«Ich liebe dich nicht, weil ich dich liebe.» Buchpremière mit Peter Stamm

«Besonders schön war es, im Bodmanhaus aus dem Buch zu lesen, das zu guten Teilen auch dort entstanden war. Geschrieben im leeren Haus, vorgelesen vor vollen Rängen, vor Menschen, die seit langer Zeit wieder einmal ihre Gesichter zeigen durften. Danke für den schönen Abend.» Peter Stamm

Zum ersten Mal seit eineinhalb Jahren ein unmaskiertes Publikum! Ein voller Saal, bis auf den letzten Platz besetzt. Zusammen mit Peter Stamm auf dem kleinen Podest zu sitzen, um an diesem Abend die Schweizer Buchtaufe seines neuen Romans zu zelebrieren, war eine doppelte Feierstunde, Freude im Quadrat! Als wäre die Situation aus der Zeit gefallen, ein Fenster aufgegangen in eine Zeit, die man vergessen glaubte.
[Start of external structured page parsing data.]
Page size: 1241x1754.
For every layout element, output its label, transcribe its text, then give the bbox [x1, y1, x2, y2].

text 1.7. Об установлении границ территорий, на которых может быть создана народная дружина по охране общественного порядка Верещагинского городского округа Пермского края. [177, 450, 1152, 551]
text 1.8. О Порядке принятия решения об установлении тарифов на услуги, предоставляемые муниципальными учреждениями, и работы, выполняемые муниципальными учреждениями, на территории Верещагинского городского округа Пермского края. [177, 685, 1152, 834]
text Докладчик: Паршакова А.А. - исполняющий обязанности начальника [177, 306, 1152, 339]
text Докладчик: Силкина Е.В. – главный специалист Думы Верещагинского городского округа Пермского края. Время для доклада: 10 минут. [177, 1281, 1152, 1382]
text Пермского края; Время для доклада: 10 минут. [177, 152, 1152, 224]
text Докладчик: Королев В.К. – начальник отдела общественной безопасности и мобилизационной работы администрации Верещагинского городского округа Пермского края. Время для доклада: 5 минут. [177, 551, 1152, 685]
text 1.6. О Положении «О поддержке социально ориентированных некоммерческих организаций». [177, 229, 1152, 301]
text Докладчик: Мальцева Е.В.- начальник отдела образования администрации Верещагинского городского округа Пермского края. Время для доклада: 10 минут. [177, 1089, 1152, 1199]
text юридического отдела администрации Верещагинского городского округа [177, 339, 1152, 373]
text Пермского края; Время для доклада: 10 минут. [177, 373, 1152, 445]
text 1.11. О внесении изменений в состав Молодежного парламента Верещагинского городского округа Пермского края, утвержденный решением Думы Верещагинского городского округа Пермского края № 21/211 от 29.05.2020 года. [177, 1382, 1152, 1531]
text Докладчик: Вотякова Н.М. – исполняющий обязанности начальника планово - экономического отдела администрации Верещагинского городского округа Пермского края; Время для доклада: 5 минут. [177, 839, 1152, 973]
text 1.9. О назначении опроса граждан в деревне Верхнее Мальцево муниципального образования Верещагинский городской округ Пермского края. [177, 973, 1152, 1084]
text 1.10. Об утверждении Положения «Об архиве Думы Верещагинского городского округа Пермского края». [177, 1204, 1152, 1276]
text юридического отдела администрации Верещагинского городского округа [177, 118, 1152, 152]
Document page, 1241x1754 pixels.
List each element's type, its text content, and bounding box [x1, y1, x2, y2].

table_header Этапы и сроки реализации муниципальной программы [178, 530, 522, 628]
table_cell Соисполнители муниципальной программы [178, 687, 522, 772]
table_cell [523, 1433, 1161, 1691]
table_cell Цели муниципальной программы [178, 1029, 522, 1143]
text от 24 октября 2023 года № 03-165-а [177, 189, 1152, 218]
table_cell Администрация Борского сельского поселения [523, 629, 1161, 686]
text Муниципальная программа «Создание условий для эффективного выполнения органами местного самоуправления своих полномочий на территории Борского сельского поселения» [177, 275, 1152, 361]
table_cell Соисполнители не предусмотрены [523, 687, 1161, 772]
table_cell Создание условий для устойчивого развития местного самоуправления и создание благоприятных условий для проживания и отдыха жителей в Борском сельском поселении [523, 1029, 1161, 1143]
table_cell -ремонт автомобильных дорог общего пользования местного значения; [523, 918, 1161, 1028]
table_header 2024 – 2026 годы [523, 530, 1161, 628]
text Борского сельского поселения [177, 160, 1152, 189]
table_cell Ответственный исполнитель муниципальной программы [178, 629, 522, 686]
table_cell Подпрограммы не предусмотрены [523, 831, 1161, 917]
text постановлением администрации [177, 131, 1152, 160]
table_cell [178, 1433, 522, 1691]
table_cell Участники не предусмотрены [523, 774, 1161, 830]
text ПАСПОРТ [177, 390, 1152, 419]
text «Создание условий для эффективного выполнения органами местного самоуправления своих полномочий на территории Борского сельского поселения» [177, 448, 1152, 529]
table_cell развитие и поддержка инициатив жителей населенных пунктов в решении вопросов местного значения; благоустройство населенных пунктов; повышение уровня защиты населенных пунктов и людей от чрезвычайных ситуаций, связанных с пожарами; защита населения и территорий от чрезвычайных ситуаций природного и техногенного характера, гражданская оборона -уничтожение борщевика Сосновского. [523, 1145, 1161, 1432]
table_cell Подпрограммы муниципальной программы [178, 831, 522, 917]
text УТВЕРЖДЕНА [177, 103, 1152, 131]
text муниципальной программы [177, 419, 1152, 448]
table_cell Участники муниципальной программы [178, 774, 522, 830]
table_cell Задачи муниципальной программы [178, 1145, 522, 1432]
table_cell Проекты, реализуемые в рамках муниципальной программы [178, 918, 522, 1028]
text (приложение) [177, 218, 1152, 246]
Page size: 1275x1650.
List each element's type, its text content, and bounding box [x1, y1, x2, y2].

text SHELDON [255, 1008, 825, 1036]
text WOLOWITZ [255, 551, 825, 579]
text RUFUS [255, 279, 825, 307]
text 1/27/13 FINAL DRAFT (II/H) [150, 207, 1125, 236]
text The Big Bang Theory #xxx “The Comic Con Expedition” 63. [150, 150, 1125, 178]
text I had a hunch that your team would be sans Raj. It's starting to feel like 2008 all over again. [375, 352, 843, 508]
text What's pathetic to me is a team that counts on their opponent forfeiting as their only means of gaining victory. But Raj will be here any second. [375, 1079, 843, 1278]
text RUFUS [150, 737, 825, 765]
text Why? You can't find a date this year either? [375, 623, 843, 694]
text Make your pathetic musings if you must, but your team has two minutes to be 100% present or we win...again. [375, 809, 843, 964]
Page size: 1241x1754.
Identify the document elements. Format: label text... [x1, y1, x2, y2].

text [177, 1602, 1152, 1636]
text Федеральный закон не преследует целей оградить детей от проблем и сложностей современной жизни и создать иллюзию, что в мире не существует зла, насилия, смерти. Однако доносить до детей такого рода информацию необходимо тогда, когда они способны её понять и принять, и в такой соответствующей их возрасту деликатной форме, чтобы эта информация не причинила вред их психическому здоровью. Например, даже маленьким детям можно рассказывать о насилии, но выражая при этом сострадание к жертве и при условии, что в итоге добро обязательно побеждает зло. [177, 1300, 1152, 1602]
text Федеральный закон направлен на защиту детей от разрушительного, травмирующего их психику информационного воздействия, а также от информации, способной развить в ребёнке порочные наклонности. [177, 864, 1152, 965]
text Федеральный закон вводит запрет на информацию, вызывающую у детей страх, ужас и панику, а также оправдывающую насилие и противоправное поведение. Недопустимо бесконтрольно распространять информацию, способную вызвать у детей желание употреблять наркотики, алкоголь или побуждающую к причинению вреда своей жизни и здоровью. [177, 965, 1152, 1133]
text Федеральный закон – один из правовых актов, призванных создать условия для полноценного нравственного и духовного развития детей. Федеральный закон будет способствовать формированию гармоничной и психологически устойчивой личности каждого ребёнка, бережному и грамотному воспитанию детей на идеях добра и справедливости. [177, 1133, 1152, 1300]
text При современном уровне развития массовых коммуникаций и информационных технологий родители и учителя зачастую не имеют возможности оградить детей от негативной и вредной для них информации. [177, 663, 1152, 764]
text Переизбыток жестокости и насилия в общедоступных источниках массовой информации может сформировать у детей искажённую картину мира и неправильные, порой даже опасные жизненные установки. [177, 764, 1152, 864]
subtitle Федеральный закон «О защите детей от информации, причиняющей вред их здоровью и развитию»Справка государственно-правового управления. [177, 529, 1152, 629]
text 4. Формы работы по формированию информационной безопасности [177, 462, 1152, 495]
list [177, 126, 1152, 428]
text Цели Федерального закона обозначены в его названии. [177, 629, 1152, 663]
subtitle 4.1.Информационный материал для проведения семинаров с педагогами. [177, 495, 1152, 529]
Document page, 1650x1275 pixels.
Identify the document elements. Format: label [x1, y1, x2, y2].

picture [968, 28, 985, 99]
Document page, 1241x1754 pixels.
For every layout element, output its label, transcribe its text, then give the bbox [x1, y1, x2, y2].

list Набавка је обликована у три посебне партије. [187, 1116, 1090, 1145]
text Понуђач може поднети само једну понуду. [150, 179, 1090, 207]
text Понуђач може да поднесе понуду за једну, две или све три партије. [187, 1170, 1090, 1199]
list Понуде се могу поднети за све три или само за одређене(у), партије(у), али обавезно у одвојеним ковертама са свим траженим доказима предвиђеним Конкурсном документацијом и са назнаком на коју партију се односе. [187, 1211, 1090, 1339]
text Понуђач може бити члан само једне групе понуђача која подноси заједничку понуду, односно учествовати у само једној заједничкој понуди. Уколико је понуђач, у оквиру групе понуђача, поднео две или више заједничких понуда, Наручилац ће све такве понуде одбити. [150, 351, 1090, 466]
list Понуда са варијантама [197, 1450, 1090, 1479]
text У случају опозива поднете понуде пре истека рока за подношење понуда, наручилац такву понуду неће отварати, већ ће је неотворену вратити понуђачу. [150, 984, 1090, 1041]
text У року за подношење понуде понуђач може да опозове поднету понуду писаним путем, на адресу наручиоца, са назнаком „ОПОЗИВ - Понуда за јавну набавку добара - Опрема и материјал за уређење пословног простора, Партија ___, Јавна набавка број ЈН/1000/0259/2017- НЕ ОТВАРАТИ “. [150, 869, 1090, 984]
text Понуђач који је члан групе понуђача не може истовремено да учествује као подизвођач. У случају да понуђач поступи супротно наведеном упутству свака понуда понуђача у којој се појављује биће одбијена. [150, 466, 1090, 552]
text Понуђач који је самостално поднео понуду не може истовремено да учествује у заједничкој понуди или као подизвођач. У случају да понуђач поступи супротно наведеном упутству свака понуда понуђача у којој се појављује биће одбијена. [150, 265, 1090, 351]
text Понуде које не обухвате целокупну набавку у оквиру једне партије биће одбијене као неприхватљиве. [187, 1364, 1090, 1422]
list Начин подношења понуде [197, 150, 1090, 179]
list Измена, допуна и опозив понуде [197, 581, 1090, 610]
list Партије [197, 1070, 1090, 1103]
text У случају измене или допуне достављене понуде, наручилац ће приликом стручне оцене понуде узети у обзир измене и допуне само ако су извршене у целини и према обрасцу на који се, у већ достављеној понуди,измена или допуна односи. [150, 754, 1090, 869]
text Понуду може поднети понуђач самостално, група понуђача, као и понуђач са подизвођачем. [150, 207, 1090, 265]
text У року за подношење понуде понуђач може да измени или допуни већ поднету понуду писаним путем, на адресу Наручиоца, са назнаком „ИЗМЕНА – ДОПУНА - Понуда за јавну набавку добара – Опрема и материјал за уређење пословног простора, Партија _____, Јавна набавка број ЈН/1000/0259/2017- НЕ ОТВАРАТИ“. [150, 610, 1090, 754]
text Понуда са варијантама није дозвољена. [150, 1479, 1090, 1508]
„Das Archiv der Gefühle“ ist neben vielen Erzählungen, Theaterstücken und Hörspielen, sein 8. Roman. Ein Roman, der wie immer mit wenig Spektakel, dafür umso mehr Interpretationsspielraum spielt. Ein Roman, der unweigerlich Fragen stellt, zur Reflexion zwingt. Peter Stamm beweist darin einmal mehr sein Feingefühl für intensive Moment-, Landschafts-, Situations- und Inweltbeschreibungen.

Dass man in Zeiten wie diesen den Tritt im Leben verlieren kann, wird immer offensichtlicher. Und dabei wäre Corona nur einer der Gründe, den Boden unter den Füssen zu verlieren. Peter Stamms Protagonist verliert viel; seinen Beruf, seine Frau, seine Welt. Ein Aussenseiter, ein Aussteiger, ein Abgedrängter. Er hortet im Keller seines Hauses in Rollregalen das ehemalige Recherchearchiv einer Tageszeitung. Jenes Material, dass vor Zeiten des Internets, vor Google und Wikipedia ein Ort für Nachforschungen war. Von einem ganzen Team betreut, am Schluss nur noch von ihm, bis man es ganz auflösen wollte. Für ihn der Ort, an dem Ordnung in die Welt gebracht werden kann, zumindest als Gegenpol zur Welt der Gefühle, die wohl auch irgendwie archiviert wird, sich aber jeder Ordnung entziehen. 

Franziska war zu Schulzeiten seine Freundin. Wahrscheinlich sogar mehr. Nur reichte es nie zu klaren Worten und eindeutigen Zeichen. Nun sind die beiden alt geworden. Er in seinem Keller, sie in ihrem Garten. Beide allein. Beide mit der Ahnung, etwas versäumt zu haben. Während er erzählt, aus seinem Leben in einer still gewordenen Gegenwart und seinen Erinnerungen, die immer lauter werden, erscheint Franziska immer offensiver in seiner Gedankenwelt, beginnt sich beinah zu materialisieren.

«Ich wollte nicht zu den verlorenen Männern gehören, denen man von weitem ansieht, dass sie nicht mehr gebraucht werden…“ Trotzdem wurde er ein solcher, obwohl er sich doch eigentlich gegen Veränderungen auflehnt. Selbst im Haus, das er von seiner Mutter übernimmt, ändert er nur, was unvermeidbar ist. 

«Das Archiv der Gefühle» ist ein behutsam erzählter, melancholisch gefärbter Roman, der grosse Fragen ohne grosse Gesten stellt (…) ein Juwel.» Rainer Moritz, NZZ

Im anschliessenden Gespräch zusammen mit dem Publikum meinte Peter Stamm, Liebesgeschichten seien in seinen Romanen nicht zu vermeiden. Er brauche sie, weil sie Räume öffnen, Menschen öffnen, weil sie Zustände offenbaren, an denen er interessiert sei!
Seine Nähe zum Publikum offenbarte sich auch in den vielen kleinen Gesprächen im Anschluss an die Lesung, Begegnungen, die den Abend unvergesslich werden liessen.